Marcelo Dos Santos nació en Buenos Aires en 1961. Es casado, tiene 3 hijos y vive en Florida, en la Provincia de Buenos Aires.

Estudió Medicina, Dirección Cinematográfica e Informática.

Crítico profesional de cine y literatura, guionista y productor de cine y televisión, animó las secciones de espectáculos en varios programas de Radio Excelsior, Radio Cultura, Radio El Sol y Canal 9 de Buenos Aires, escribiendo regularmente en las revistas Film (Buenos Aires), M Cine (Montevideo) y numerosos fanzines.

En el ámbito literario, publicó relatos de ciencia ficción, fantasía y horror en varias revistas no profesionales de Buenos Aires y Rosario. También tradujo varias obras de reputados maestros de la ciencia ficción, como Frank Herbert y Norman Spinrad.

■ TAREA 1: Repite sin cambios el trozo de la reseña sobre Marcelo Dos Santos que arranca en las palabras "Estudió Medicina, Dirección" y termina después de "y numerosos fanzines.".
■ TAREA 2:
Responde estas preguntas según la reseña sobre Marcelo Dos Santos:
(a) ¿En qué año nació?
(b) ¿Qué carreras estudió?
(c) ¿En revistas de qué ciudades publicó relatos de ciencia ficción, fantasía y horror?
■ TAREA 3: Sigue escribiendo la reseña sobre Marcelo Dos Santos a partir de donde termina.
Los registros vienen de otra fuente, no de la reseña.

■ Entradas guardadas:
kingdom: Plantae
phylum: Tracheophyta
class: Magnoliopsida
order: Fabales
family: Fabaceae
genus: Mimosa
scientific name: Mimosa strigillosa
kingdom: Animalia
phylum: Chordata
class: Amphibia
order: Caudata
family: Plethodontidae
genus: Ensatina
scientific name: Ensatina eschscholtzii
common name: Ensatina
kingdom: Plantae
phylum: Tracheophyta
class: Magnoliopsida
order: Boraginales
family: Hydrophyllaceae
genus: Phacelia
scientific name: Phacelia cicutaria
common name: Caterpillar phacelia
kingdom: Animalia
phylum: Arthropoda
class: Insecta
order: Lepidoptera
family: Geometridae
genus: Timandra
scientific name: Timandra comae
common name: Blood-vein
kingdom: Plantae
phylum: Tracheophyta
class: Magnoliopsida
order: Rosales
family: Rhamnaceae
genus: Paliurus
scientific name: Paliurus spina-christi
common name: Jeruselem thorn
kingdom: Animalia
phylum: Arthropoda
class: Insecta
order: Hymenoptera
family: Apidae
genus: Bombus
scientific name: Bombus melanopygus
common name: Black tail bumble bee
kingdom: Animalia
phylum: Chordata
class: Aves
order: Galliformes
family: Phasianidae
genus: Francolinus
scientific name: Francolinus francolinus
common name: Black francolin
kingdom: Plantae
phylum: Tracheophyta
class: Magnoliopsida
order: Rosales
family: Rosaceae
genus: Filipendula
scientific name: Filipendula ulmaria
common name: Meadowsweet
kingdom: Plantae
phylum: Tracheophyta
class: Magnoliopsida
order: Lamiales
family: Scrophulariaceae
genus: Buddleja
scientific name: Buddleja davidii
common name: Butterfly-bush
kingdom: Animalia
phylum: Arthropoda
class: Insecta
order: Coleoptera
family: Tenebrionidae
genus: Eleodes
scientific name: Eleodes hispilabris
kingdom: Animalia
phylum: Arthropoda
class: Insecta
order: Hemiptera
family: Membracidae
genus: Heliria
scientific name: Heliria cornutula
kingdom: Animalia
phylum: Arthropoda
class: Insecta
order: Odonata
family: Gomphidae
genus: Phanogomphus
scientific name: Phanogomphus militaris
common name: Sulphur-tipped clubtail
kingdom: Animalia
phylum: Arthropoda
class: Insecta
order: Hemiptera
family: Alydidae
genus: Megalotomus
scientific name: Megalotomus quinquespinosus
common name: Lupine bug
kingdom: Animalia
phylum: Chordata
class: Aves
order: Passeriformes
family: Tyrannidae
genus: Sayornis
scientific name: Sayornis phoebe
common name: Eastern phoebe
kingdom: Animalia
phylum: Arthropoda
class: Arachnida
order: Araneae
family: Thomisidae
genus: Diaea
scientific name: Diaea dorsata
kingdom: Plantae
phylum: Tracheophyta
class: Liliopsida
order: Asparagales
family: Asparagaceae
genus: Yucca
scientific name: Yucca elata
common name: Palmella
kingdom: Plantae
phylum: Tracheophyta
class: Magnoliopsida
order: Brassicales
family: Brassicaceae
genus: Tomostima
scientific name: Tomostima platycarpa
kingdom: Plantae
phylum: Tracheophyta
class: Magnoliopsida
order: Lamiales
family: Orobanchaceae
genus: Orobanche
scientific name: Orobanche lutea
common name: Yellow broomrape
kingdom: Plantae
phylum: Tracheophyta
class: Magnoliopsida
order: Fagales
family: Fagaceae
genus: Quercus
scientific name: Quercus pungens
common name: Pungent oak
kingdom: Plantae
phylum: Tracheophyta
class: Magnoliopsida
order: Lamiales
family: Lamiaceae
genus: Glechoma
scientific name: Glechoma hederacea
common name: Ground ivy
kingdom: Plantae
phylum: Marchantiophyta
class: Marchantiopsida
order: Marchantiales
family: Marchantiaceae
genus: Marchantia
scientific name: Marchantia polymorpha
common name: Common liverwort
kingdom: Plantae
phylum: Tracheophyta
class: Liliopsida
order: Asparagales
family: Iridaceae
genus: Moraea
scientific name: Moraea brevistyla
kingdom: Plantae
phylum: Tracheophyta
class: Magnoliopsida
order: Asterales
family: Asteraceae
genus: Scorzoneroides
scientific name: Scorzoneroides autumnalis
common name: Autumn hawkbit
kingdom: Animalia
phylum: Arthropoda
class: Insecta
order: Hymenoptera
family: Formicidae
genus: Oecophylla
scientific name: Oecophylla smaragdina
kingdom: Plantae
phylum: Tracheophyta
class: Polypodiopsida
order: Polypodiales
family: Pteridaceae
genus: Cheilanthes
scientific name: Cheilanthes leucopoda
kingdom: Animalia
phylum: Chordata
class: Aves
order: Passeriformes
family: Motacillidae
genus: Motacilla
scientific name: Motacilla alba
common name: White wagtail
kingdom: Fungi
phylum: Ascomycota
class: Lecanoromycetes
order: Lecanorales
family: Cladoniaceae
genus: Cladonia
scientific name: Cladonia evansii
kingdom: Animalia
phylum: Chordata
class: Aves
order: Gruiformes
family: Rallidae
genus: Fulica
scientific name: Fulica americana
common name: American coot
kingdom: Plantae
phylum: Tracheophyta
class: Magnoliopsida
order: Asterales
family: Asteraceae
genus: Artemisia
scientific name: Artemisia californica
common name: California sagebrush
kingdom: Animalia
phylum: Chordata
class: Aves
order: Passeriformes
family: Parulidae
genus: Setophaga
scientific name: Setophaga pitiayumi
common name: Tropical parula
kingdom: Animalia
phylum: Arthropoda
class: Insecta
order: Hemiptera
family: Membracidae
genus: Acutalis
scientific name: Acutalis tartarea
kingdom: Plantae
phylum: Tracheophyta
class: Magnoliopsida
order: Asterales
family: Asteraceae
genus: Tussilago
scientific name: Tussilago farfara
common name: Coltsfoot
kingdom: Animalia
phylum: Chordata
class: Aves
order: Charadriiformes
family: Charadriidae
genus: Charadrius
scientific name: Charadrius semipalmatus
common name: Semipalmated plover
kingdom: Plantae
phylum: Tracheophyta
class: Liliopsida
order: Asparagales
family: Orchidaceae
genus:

■ RESPUESTA ESPERADA 1:
Estudió Medicina, Dirección Cinematográfica e Informática.

Crítico profesional de cine y literatura, guionista y productor de cine y televisión, animó las secciones de espectáculos en varios programas de Radio Excelsior, Radio Cultura, Radio El Sol y Canal 9 de Buenos Aires, escribiendo regularmente en las revistas Film (Buenos Aires), M Cine (Montevideo) y numerosos fanzines.

■ RESPUESTA ESPERADA 2:
(a) En 1961.
(b) Medicina, Dirección Cinematográfica e Informática.
(c) De Buenos Aires y Rosario.

■ RESPUESTA ESPERADA 3:
Dos Santos tiene terminadas Padres y Madres, volumen compuesto por dos novelas cortas de ciencia ficción y fantasía, Gorgona, el Tercer Atentado, novela de acción y suspenso, y Glup, relato concebido para ser editado independientemente en forma de libro.

Este cuento compone Últimas Visiones, colección de relatos que son, en su totalidad, obras de género y fruto del trabajo juvenil del autor.